Picture it: The last Thursday of August, one short day away from an extended holiday weekend that could be spent adventuring through Boston, lounging in the sand down the Cape, or simply relaxing in your own home after a warm, satisfying summer. But instead of preparing yourself for some well-deserved R&R, you find yourself stuffing a suitcase with clothes you’ve never worn and knickknacks you don’t remember ever purchasing, steeling yourself for a day of moving madness. Welcome to September 1st in Boston, or as it is affectionately known: Allston Christmas.

From NECN to the Boston Globe, coverage of this chaotic spectacle draws eyes every year. The reports vary: from informative titles such as “The massive move-in extravaganza of ‘Allston Christmas,’ explained” to the humorously ominous “It Has Begun,” reporters from all over the Boston area know about this hectic phenomenon, and want a front-row seat to the madness as it unfolds.

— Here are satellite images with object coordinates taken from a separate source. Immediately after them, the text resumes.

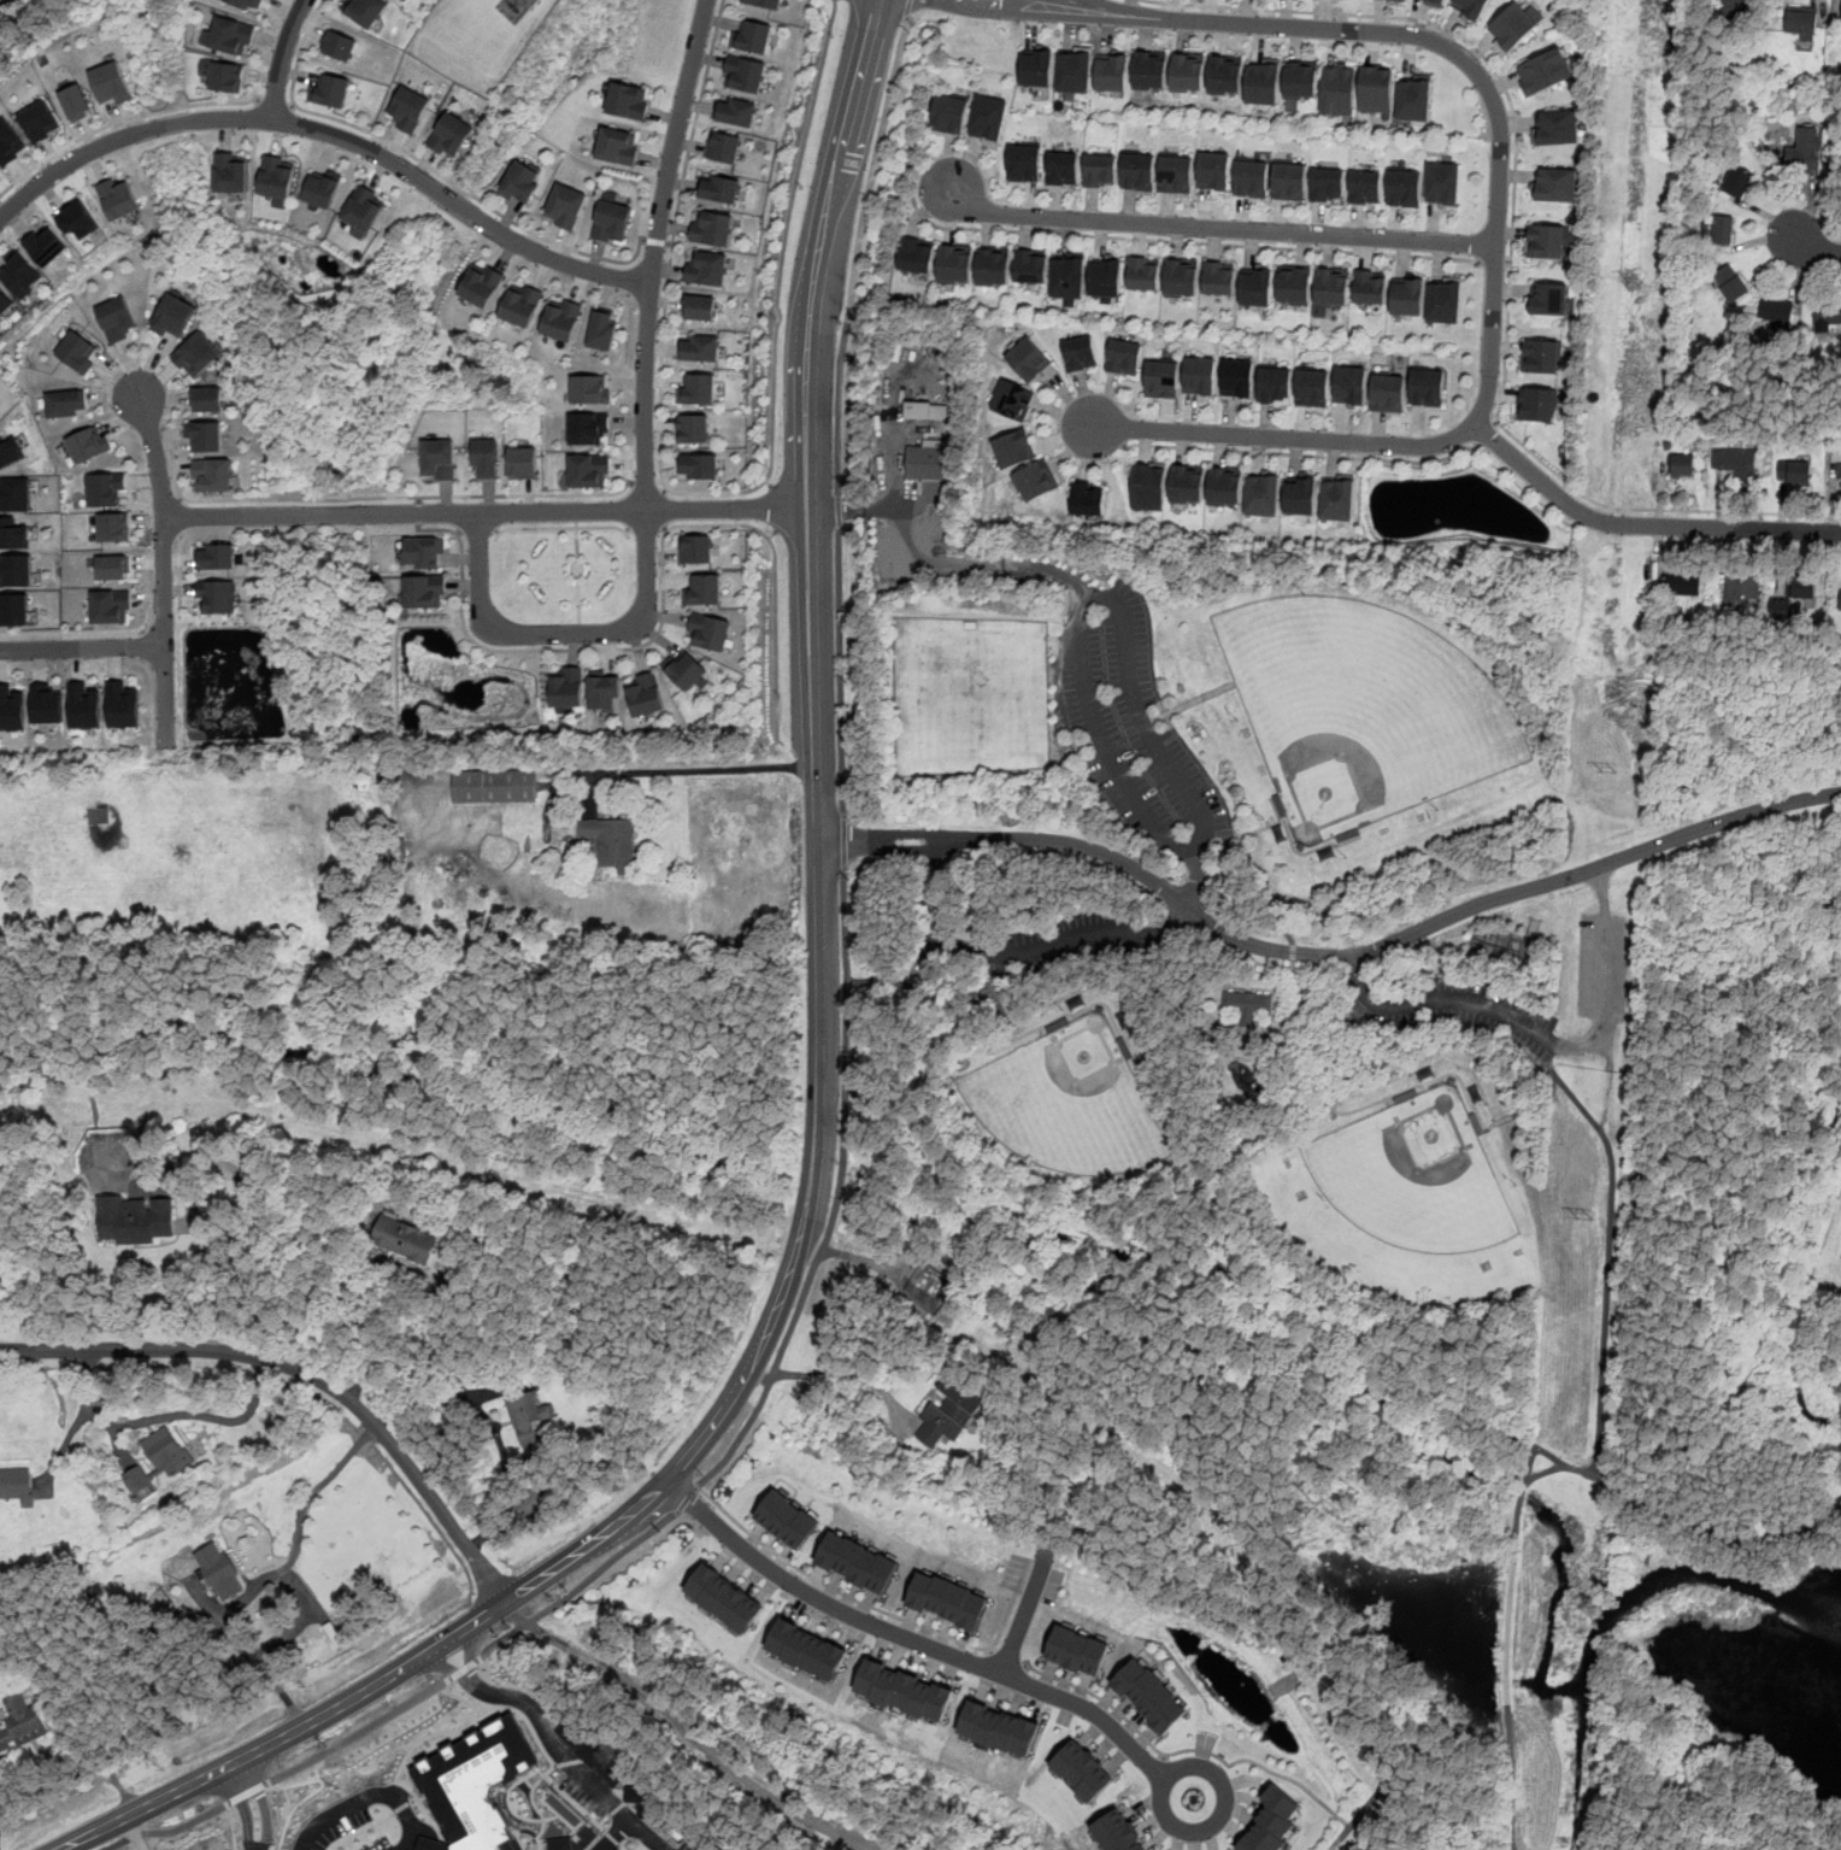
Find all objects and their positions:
building: (1398, 0)
road: (1037, 1)
building: (1434, 2)
building: (766, 3)
building: (248, 4)
road: (909, 7)
building: (1738, 7)
building: (1470, 8)
building: (364, 10)
building: (1802, 22)
building: (1513, 26)
building: (229, 34)
building: (752, 34)
building: (340, 45)
road: (283, 58)
building: (1036, 67)
road: (1492, 67)
building: (1111, 69)
building: (1149, 69)
building: (1073, 71)
building: (1187, 71)
building: (744, 73)
building: (1545, 73)
building: (1225, 74)
building: (227, 77)
building: (1300, 78)
building: (1262, 81)
building: (111, 83)
building: (1376, 87)
building: (1338, 88)
building: (329, 89)
building: (1413, 97)
building: (628, 100)
road: (274, 102)
building: (77, 103)
road: (293, 105)
building: (408, 108)
building: (736, 111)
building: (948, 114)
building: (987, 119)
building: (39, 121)
road: (120, 121)
road: (695, 121)
building: (1555, 129)
road: (329, 132)
building: (450, 135)
building: (9, 142)
building: (619, 145)
building: (725, 146)
building: (1804, 151)
building: (1023, 164)
road: (427, 165)
building: (1062, 167)
building: (1100, 170)
building: (1214, 170)
building: (1138, 171)
building: (231, 172)
building: (1176, 173)
building: (278, 175)
road: (911, 175)
building: (1251, 178)
building: (1289, 181)
building: (1736, 181)
building: (521, 183)
building: (1327, 184)
building: (1442, 184)
building: (1556, 185)
building: (322, 187)
building: (1364, 187)
building: (719, 188)
building: (1403, 188)
road: (833, 197)
building: (120, 199)
road: (1498, 203)
building: (567, 205)
building: (365, 207)
building: (78, 219)
building: (612, 223)
building: (711, 227)
road: (1218, 229)
building: (1720, 229)
building: (1550, 240)
road: (656, 241)
road: (1178, 242)
road: (669, 243)
building: (45, 244)
road: (1812, 247)
building: (916, 256)
road: (1492, 262)
building: (954, 263)
building: (992, 264)
building: (1030, 266)
building: (707, 267)
building: (1143, 273)
building: (21, 275)
building: (1067, 276)
building: (1181, 277)
building: (1105, 278)
building: (1219, 278)
power tower: (1637, 279)
building: (1730, 281)
building: (1256, 284)
building: (482, 285)
building: (1294, 285)
building: (1370, 286)
building: (1330, 289)
building: (1407, 296)
building: (1548, 298)
building: (1444, 299)
building: (5, 302)
building: (521, 304)
building: (699, 307)
building: (1774, 311)
building: (1826, 312)
building: (173, 316)
building: (117, 319)
building: (562, 319)
building: (602, 330)
building: (699, 348)
building: (77, 351)
building: (1079, 354)
building: (197, 355)
building: (1541, 356)
building: (1124, 358)
building: (1027, 360)
building: (1198, 376)
building: (1237, 377)
building: (1162, 380)
building: (1274, 385)
building: (1350, 385)
building: (1313, 387)
building: (1427, 387)
building: (696, 388)
building: (589, 389)
building: (1388, 392)
building: (207, 400)
building: (1012, 401)
building: (63, 403)
building: (1537, 405)
building: (926, 410)
road: (772, 413)
building: (588, 427)
building: (693, 428)
road: (1486, 434)
building: (204, 437)
road: (645, 442)
building: (86, 445)
building: (12, 449)
building: (1013, 449)
road: (1302, 455)
building: (486, 457)
building: (439, 458)
road: (173, 462)
building: (523, 462)
building: (1735, 462)
building: (925, 464)
building: (1682, 464)
building: (698, 466)
building: (588, 470)
building: (1794, 473)
building: (212, 476)
building: (1839, 477)
building: (1035, 482)
road: (768, 483)
building: (1187, 483)
building: (1224, 486)
building: (1148, 487)
road: (647, 488)
road: (664, 489)
building: (104, 491)
building: (1262, 493)
building: (15, 494)
building: (1300, 494)
road: (408, 496)
road: (419, 499)
building: (1337, 499)
building: (1088, 500)
road: (773, 508)
road: (1652, 509)
road: (662, 510)
road: (419, 513)
road: (480, 513)
road: (180, 517)
road: (1641, 526)
road: (562, 527)
building: (113, 528)
road: (645, 530)
road: (478, 532)
building: (16, 533)
road: (772, 533)
building: (695, 548)
road: (796, 551)
road: (823, 553)
building: (424, 554)
building: (216, 555)
road: (164, 563)
building: (113, 567)
building: (18, 570)
road: (577, 571)
road: (179, 575)
building: (1680, 582)
building: (703, 589)
building: (425, 591)
building: (1742, 591)
building: (216, 595)
building: (1796, 595)
road: (163, 597)
road: (662, 599)
building: (1839, 600)
building: (110, 606)
building: (15, 608)
road: (1120, 608)
road: (840, 621)
road: (88, 631)
building: (709, 631)
road: (81, 647)
building: (685, 669)
building: (568, 687)
building: (604, 691)
building: (646, 695)
park: (970, 696)
building: (46, 702)
building: (85, 704)
building: (123, 704)
building: (11, 708)
park: (1371, 710)
parking lot: (1133, 729)
road: (684, 770)
power tower: (1610, 772)
building: (494, 785)
building: (98, 815)
building: (611, 844)
parking lot: (1044, 943)
road: (1329, 955)
road: (1022, 958)
road: (1605, 981)
road: (911, 983)
building: (1246, 1004)
road: (1439, 1009)
parking lot: (1470, 1017)
park: (1071, 1104)
park: (1374, 1113)
park: (1408, 1206)
building: (135, 1219)
power tower: (1585, 1222)
building: (404, 1237)
road: (1159, 1250)
road: (1604, 1255)
park: (1832, 1263)
road: (230, 1267)
road: (415, 1339)
road: (776, 1368)
road: (306, 1372)
road: (835, 1374)
building: (949, 1411)
building: (527, 1415)
road: (165, 1416)
road: (494, 1425)
road: (697, 1442)
building: (158, 1459)
building: (16, 1484)
road: (314, 1490)
road: (1520, 1495)
road: (686, 1499)
building: (788, 1519)
building: (858, 1561)
building: (219, 1570)
road: (578, 1587)
road: (302, 1592)
building: (725, 1598)
building: (948, 1599)
road: (1027, 1613)
road: (943, 1634)
building: (807, 1649)
building: (1078, 1650)
road: (462, 1669)
road: (1008, 1675)
building: (903, 1690)
building: (1149, 1695)
building: (21, 1722)
building: (998, 1728)
road: (685, 1729)
road: (358, 1732)
road: (552, 1744)
road: (64, 1757)
road: (1200, 1759)
building: (1081, 1770)
road: (1276, 1774)
road: (401, 1780)
building: (477, 1784)
road: (248, 1792)
road: (263, 1803)
road: (244, 1807)
road: (1401, 1815)
building: (1272, 1822)
road: (169, 1831)
building: (1116, 1832)
building: (560, 1844)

Roughly 70% of Boston’s annual rental leases turn over from September 1st to September 14th every year, allowing for the influx of thousands of Boston college students who are making their way back to the city for the fall semester – the city streets become parking lots for trucks and vans, the sidewalks become homes for abandoned mattresses, and any semblance of order quickly deflates.

Students at any of Boston’s 25 four-year colleges and universities have traditionally made up one of the most significant chunks of renters in the city, with their numbers increasing exponentially over the past decade or so. As a result, Boston’s landlords have adopted the September-to-September lease cycle, binding tenants to a schedule that is perfect for college students, and challenging for most other Boston renters.

With more than 200,000 students at colleges and universities across the Boston area, 36,000 of them are renting apartments and even entire houses in neighborhoods all across the city – and this doesn’t even take into account those at MIT and Harvard across the Charles. Overall, these students are spread over 13,000 buildings and rentals across the city, mostly focused in areas such as Allston-Brighton, the Fenway, Mission Hill, and the South End.

Even neighborhoods that house a minimal student population and cater mostly to young professionals follow a similar pattern: nearly 80% of rentals in Beacon Hill turn over every September. However, many landlords are beginning to branch out, experimenting with leases starting in other months, such as June 1 or April 1.

That said, it’s more than likely that September 1st is going to remain the infamous “Boston Move In Day” for some time to come – the already massive number of Boston college students is only growing, having jumped 21% from 1995 to 2010.

So for those who don’t have to stress about the marathon that is moving in Boston, your best bet might just be avoiding the city at all costs on September 1st.